Poema em strictu sensu cronologicamente,
barroco, porém de transição ao nativismo de O
Uraguai e Caramuru, respectivamente,
de Basílio da Gama e de Santa Rita Durão -, (ambos, do final do século XVIII -,
os dois são do Neoclassicismo propriamente dito, contudo, ambos, já transitando
para um pré-romantismo, e, de qualidade estética superior. Realizando epopeias nativistas,
que tendem já ao Nacionalismo ufanista do Romantismo Brasileiro, com temática
indianista e de exaltação das belezas naturais e feitos heroicos do povo
ancestral brasileiro) -, Itaparica, voltemos a ele e a seu poema, tematicamente
neoclássico:
III
Musa que no florido de meus anos
Teu furor tantas vezes me inspiraste
E na idade em que vêm os desenganos
Também sempre fiel me acompanhaste
Tu, que influxos repartes soberanos
Desse monte Hélicon, que já pisaste,
Agora me concede o que te peço,
Para seguir seguro o que começo.
Neste canto III, transita ente o barroco e o
neoclássico, versos 1-3; vai ao neoclássico no verso 6; e pede, inspiração à
Musa, característica essencialmente clássica e não barroca.
O livro de Manuel de Santa Maria Itaparica é,
no geral, barroco, mas o poema “Descrição da Ilha de Itaparica” é uma poesia à
parte de toda a obra de Itaparica. Destacável, facilmente, de Eustáquidos, se realiza como um poema heroico
em sessenta e cinco cantos, de oitavas, esquema de rimas alternadas ABABABCC,
com final de rimas emparelhadas; com versos decassílabos.
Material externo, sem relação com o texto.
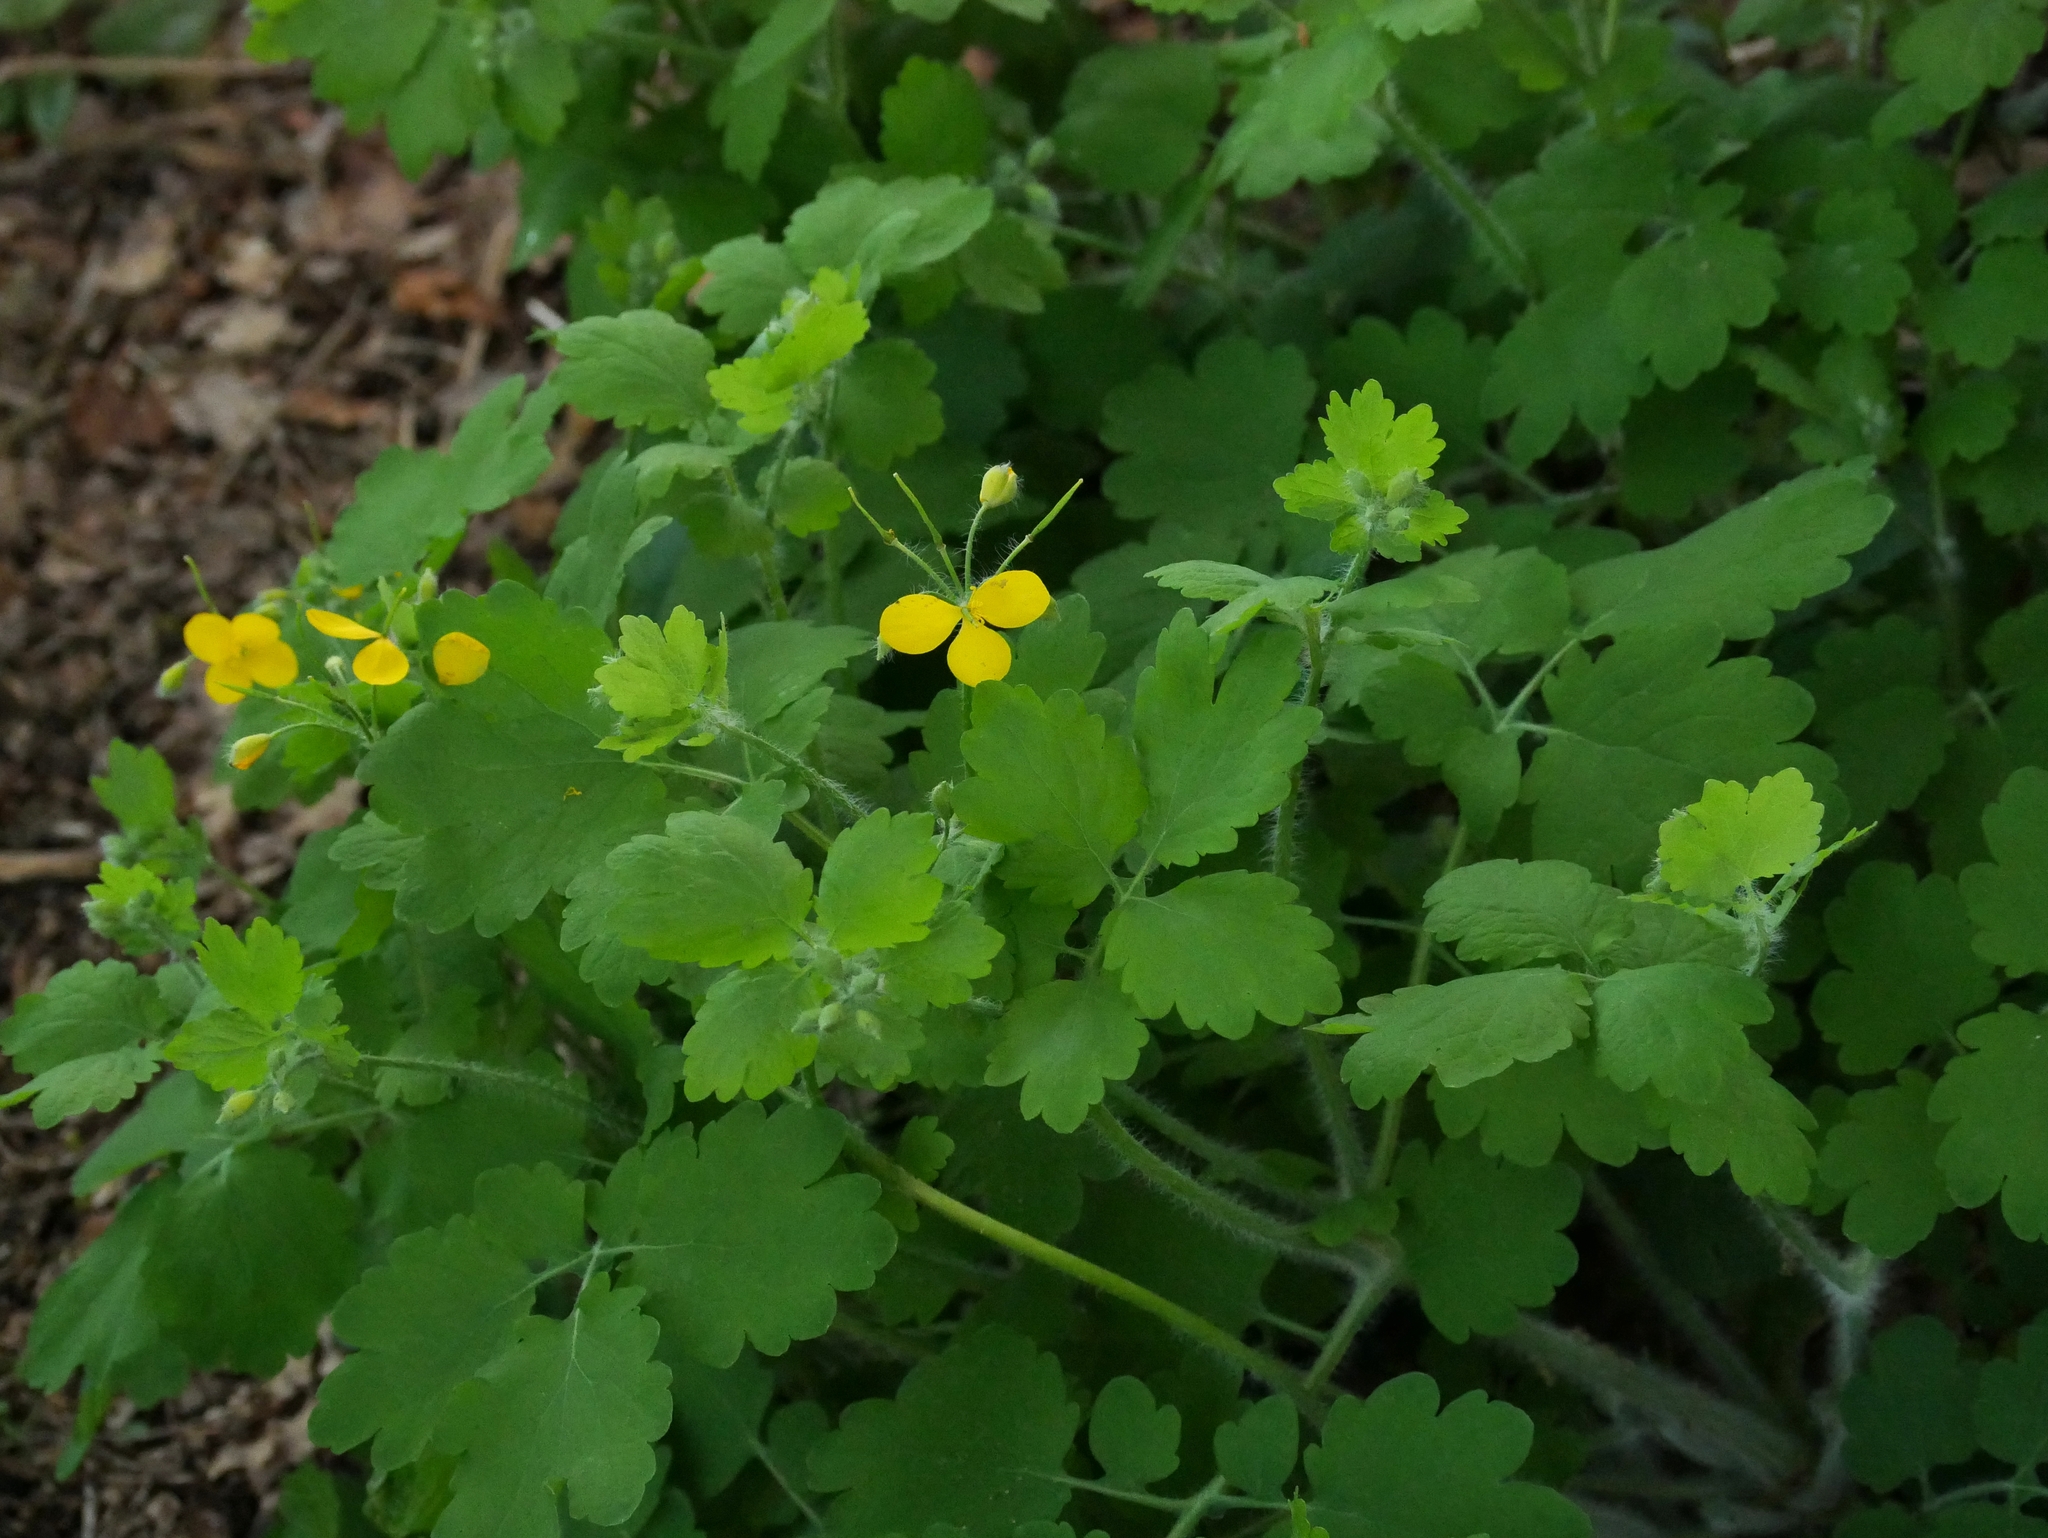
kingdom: Plantae
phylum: Tracheophyta
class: Magnoliopsida
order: Ranunculales
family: Papaveraceae
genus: Chelidonium
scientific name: Chelidonium majus
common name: Greater celandine
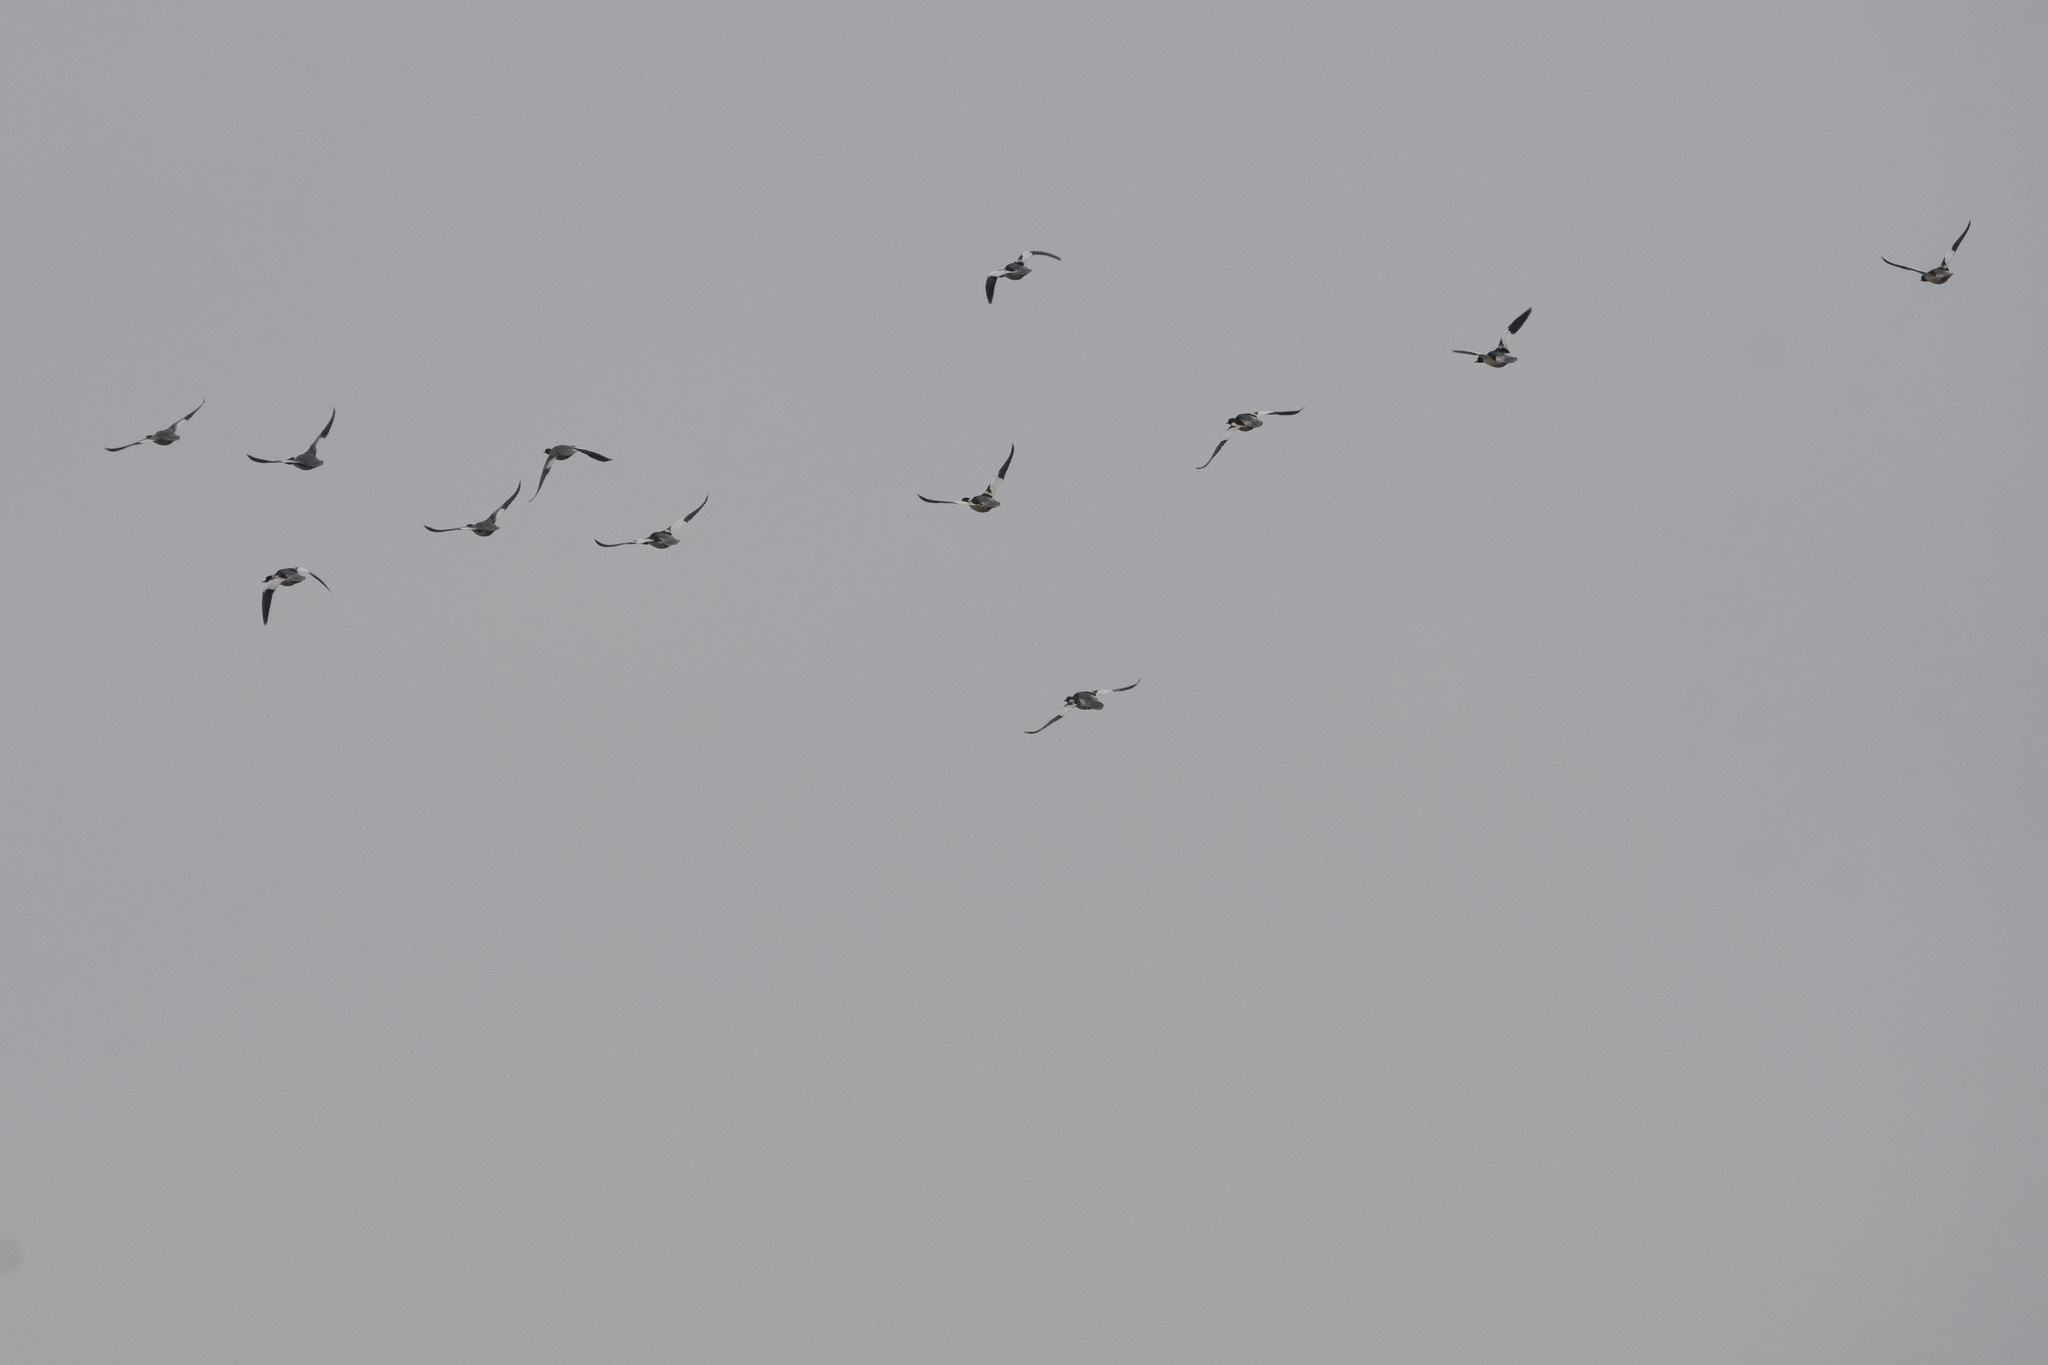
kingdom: Animalia
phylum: Chordata
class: Aves
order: Anseriformes
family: Anatidae
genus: Mergus
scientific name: Mergus merganser
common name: Common merganser
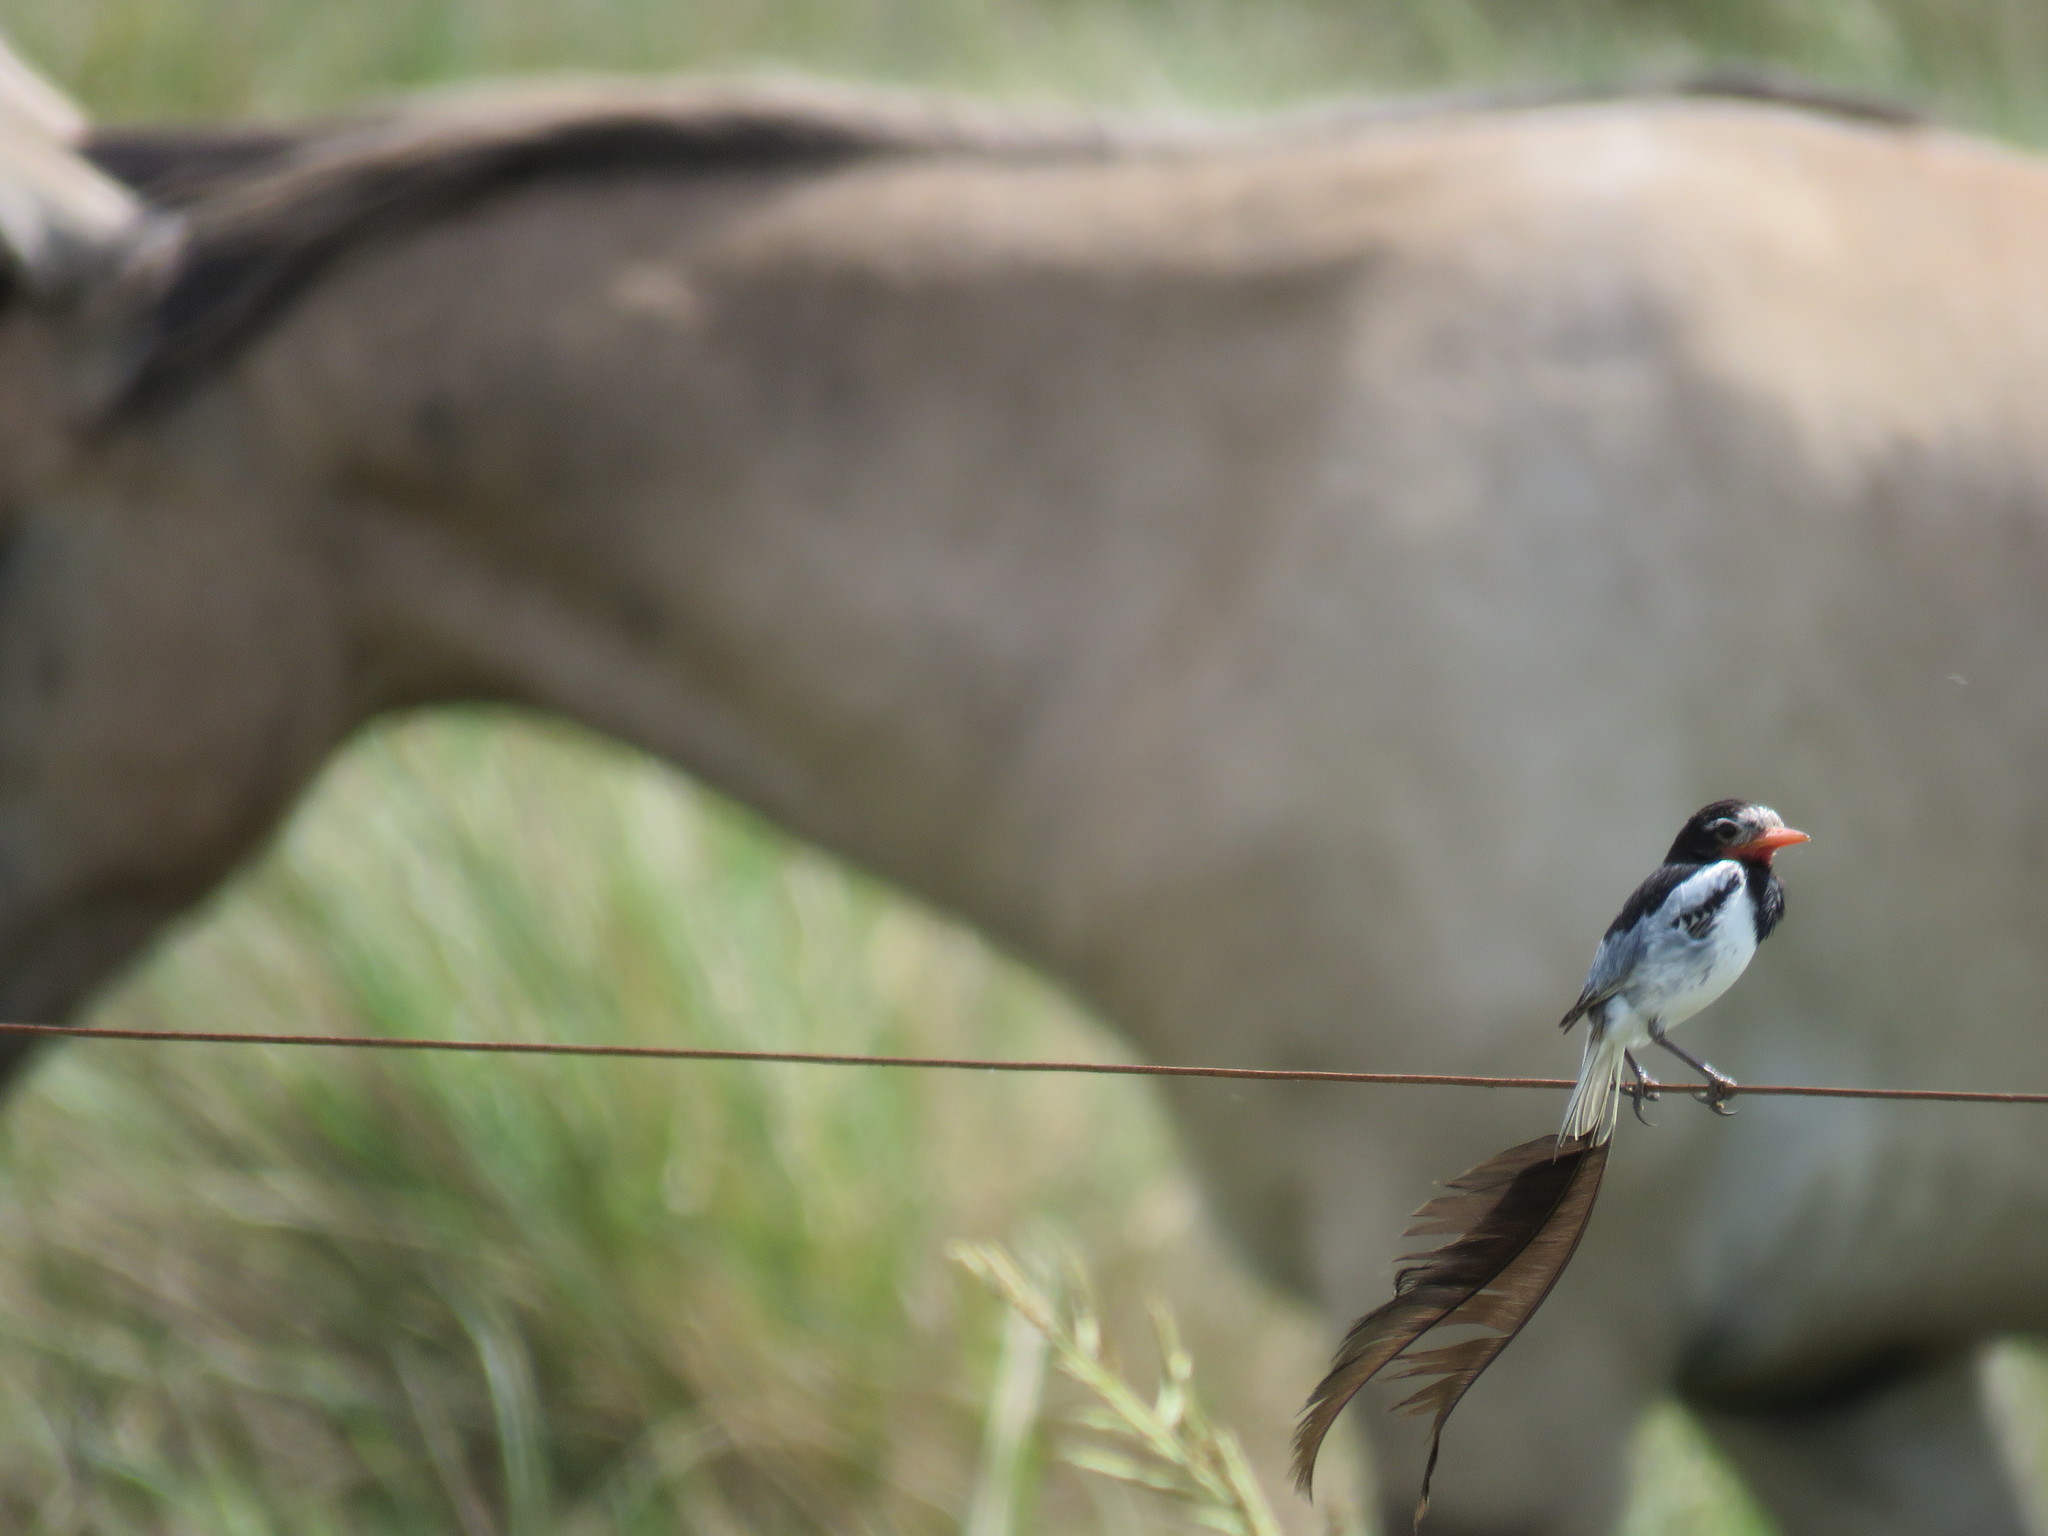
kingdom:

Que contrário às inovações futuras de Gama e Santa
Rita Durão, é, de certa forma, nativista. “Descrição da Ilha de Itaparica”,
longe dos pré-românticos O Uraguai e Caramuru, como já afirmado e, mais
distante ainda dos melhores exemplos de poesia nativista e romance nacionalista
do Romantismo Brasileiro do século XIX -, possui um tom cristão e pagão, ainda
devedor do Barroco, em crise de dualidade dicotômica entre cristianismo
Medieval e Paganismo da Antiguidade Clássica; um poema repleto de descrições
detalhadas, antipoéticas, como o próprio título da obra sugere, com raros
momentos de lirismo. Porém, estilisticamente muito melhor que o mero descrever
de vários poemas parnasianos futuros dos poetas brasileiros do fim do século
XIX:
LI
Os limões doces muito apetecidos
Estão Virgíneas tetas imitando,
E quando se vêem crespos e crescidos,
Vão as mãos curiosas incitando:
Em árvores copadas, que estendidos
Os galhos têm, e as ramas arrastando,
Se produzem as cidras amarelas,
Sendo tão presumidas como belas.
LII
A laranjeira tem no fruto louro
A imitação dos pomos de Atalanta,
E pela cor, que em si conserva de ouro,
Por
isso estimação merece tanta:
Abre a romã da casca o seu tesouro,
Que do rubi a cor flamante espanta,
E quanto mais os bagos vai fendendo,
Tanto vai mais formosa parecendo.
LIII
Os melões excelentes e olorosos
Fazem dos próprios ramos galaria.
Também estende os seus muito viçosos
A pevidosa e doce melancia:
Os figos de cor roxa graciosos
Poucos se logram, salvo se à porfia
Se defendem de que com os biquinhos
Os vão picando os leves passarinhos.
LIV
No ananás se vê como formada
Uma coroa de espinhos graciosa,
A superfície tendo matizada
Da cor, que Citeréia deu à rosa:
E sustentando a c'roa levantada
Junto co'a vestidura decorosa,
Está mostrando tanta gravidade,
Que as frutas lhe tributam Majestade.
O tema da caçada à baleia descrito do canto XVI
ao XL, além de ser uma perda de tempo poética, hoje é totalmente politicamente
incorreta, se existe isso em Literatura?!...; mas, se o Japão continua no século
XXI, em uma caça predatória tão animalesca, o texto tem sua atualidade
justamente aí...:
XVII
Monstro do mar, Gigante do profundo,
Uma torre nas ondas soçobrada,
Que parece em todo o âmbito rotundo
Jamais besta tão grande foi criada:
Os mares despedaça furibundo
Coa barbatana às vezes levantada,
Cujos membros tetérrimos e broncos
Fazem a Tétis dar gemidos roncos.
XVIII
Baleia vulgarmente lhe chamamos,
Que como só a esta Ilha se sujeita,
Por isso de direito a não deixamos,
Por ser em tudo a descrição perfeita;
E para que bem claro percebamos
O como a pescaria dela é feita,
Quero dar com estudo não ocioso
Esta breve notícia ao curioso.
O poema possui tons bucólicos, mitológicos, como
se vê nos cantos: VII; VIII; IX, quanto aos temas do bucolismo conferir cantos:
XLV; XLVI; XLVII; XLVIII; XLIX; LIII; LVI-LIX.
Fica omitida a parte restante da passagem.